Closed aneesh-joshi closed 5 years ago
We're going to give up Python 2, how do you think?
By the end of this year, both pandas, numpy and a series of libraries will not support 2.* as well.
It's okay, in my case, I run MatchZoo with Python 3.5 and there is no problem :+1:
An example use case for 2.0:
import matchzoo as mz
# Train a network.
queries, documents, labels = load_training_data()
# Fit & Pre-processing
queries, documents, labels = mz.fit_transform(queries, documents, labels)
# Initialize a Deep Semantic Structured Model.
dssm_model = mz.DSSM()
dssm_model.compile(optimizer='sgd', learning_rate=0.01, metrics=['accuracy'])
# Train model, support **kwargs such as num_epochs.
dssm_model.fit([queries, documents], labels)
dssm_model.save('your-model-save-path.h5')
import matchzoo as mz
# Make prediction.
# Load test data to be predicted.
queries, documents = load_test_data()
# Apply the same fit_transform as training.
queries, documents = mz.fit_transform(queries, documents)
# Initialize a Deep Semantic Structured Model.
dssm_model = mz.DSSM()
# Load pre-trained model.
dssm_model = dssm_model.load('your-model-save-path.h5')
dssm_model.predict([queries, documents])
Add docstrings for all functions and classes
In our quality control pipeline already.
Make MZ OS independent
Mostly python's job. All we need to do is to be aware of using OS dependent lib calls.
Make MZ usable by providing custom data
1.0 already has it, just kinda difficult. I guess you want it easier, and that's our plan.

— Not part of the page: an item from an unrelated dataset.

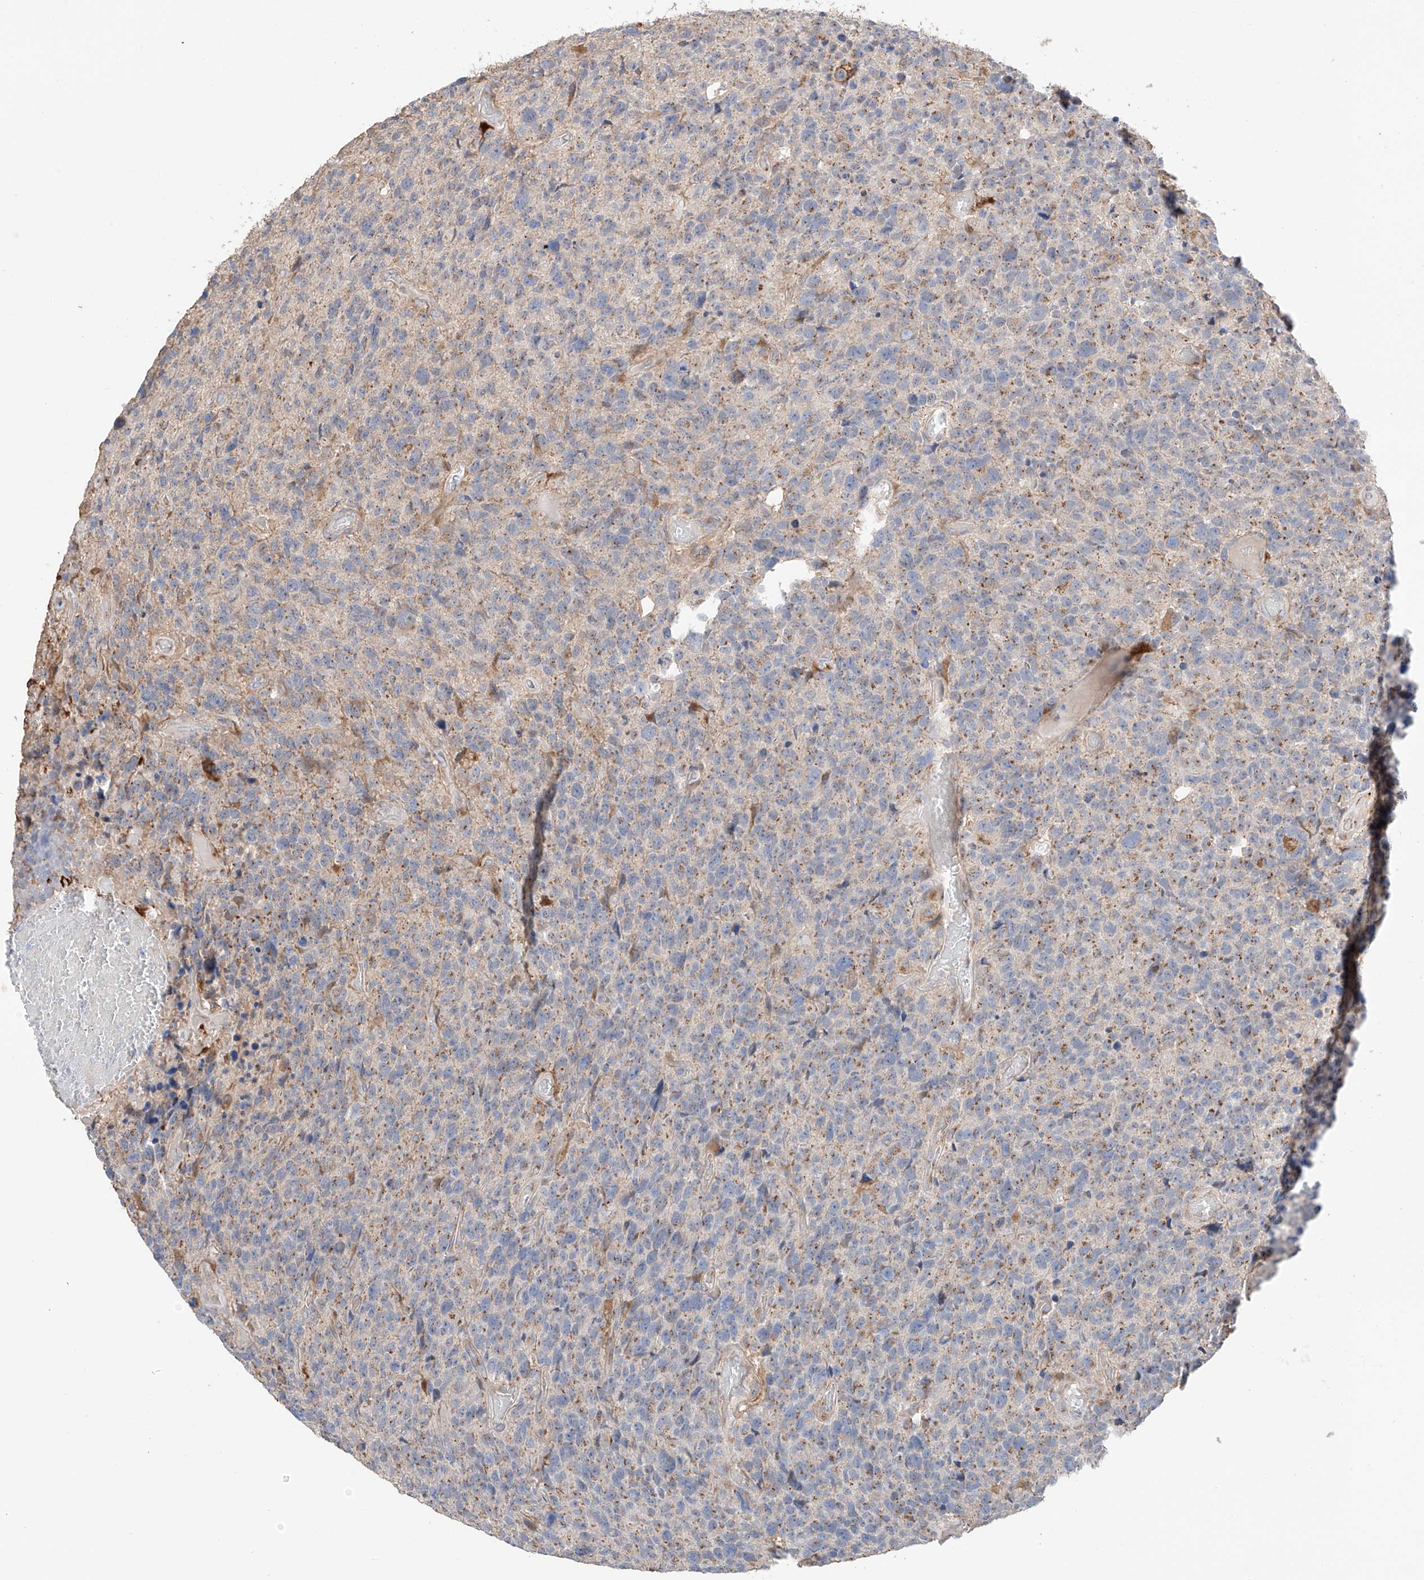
{"staining": {"intensity": "weak", "quantity": "25%-75%", "location": "cytoplasmic/membranous"}, "tissue": "glioma", "cell_type": "Tumor cells", "image_type": "cancer", "snomed": [{"axis": "morphology", "description": "Glioma, malignant, High grade"}, {"axis": "topography", "description": "Brain"}], "caption": "Protein expression analysis of glioma displays weak cytoplasmic/membranous staining in approximately 25%-75% of tumor cells. The protein of interest is shown in brown color, while the nuclei are stained blue.", "gene": "MOSPD1", "patient": {"sex": "male", "age": 69}}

Allow External Benchmarking
Benchmarking what?
docker, conda, virtualenv support (wishlist)
I think this one is really important. Personally I use pipenv
while developing, but that's not the group's decision. The group's decision is just to satisfy the CI for now, and will come back to env later.
Mostly python's job. All we need to do is to be aware of using OS dependent lib calls.
The bash files like run_data.sh
cannot work with windows.
All bash scripts (and there are quite a few) will have to be converted to python.
Or we can provide a bash and .bat file. This seems like too much though.
@uduse
1.0 already has it, just kinda difficult. I guess you want it easier, and that's our plan.
This should be as easy as
query_term_vector = dssm_model.translate("When was Abraham Lincoln born?")
doc_term_vector = dssm_model.translate("AL was born in xxx")
# query_term_vector : [[10, 15, 75, ...]
# doc_term_vector : [[63, 35, 5, ...]
print(dssm_model.predict_similarity(query_term_vector, doc_term_vector))
# 0.9
Propose new model: Learning Text Similarity with Siamese Recurrent Networks
An tensorflow implementation: https://github.com/dhwajraj/deep-siamese-text-similarity
@aneesh-joshi It will be mostly python, at least users won't need to touch os dependent scripts. And yes, it will be easy like that.
Update June 12, 2018:
What we have done for MZ 2.0
What we are doing now for MZ 2.0
Future Work
Update June 19, 2018
We decoupled list of models in a separate repository: awaresome-neural-models-for-semantic-match, if you discovered nice papers related to neural semantic matching, feel free to send a PR.
Hey guys,
Another suggestion:
We need save load functionality in MZ like that of keras.
This is a bit challenging to use keras' model.save
because we have Lambda layers which don't serialize so well.
Although keras claims it has been resolved, I am still unable to save it.
Maybe somebody can check if saving keras can save lambda or eliminate lambda all together.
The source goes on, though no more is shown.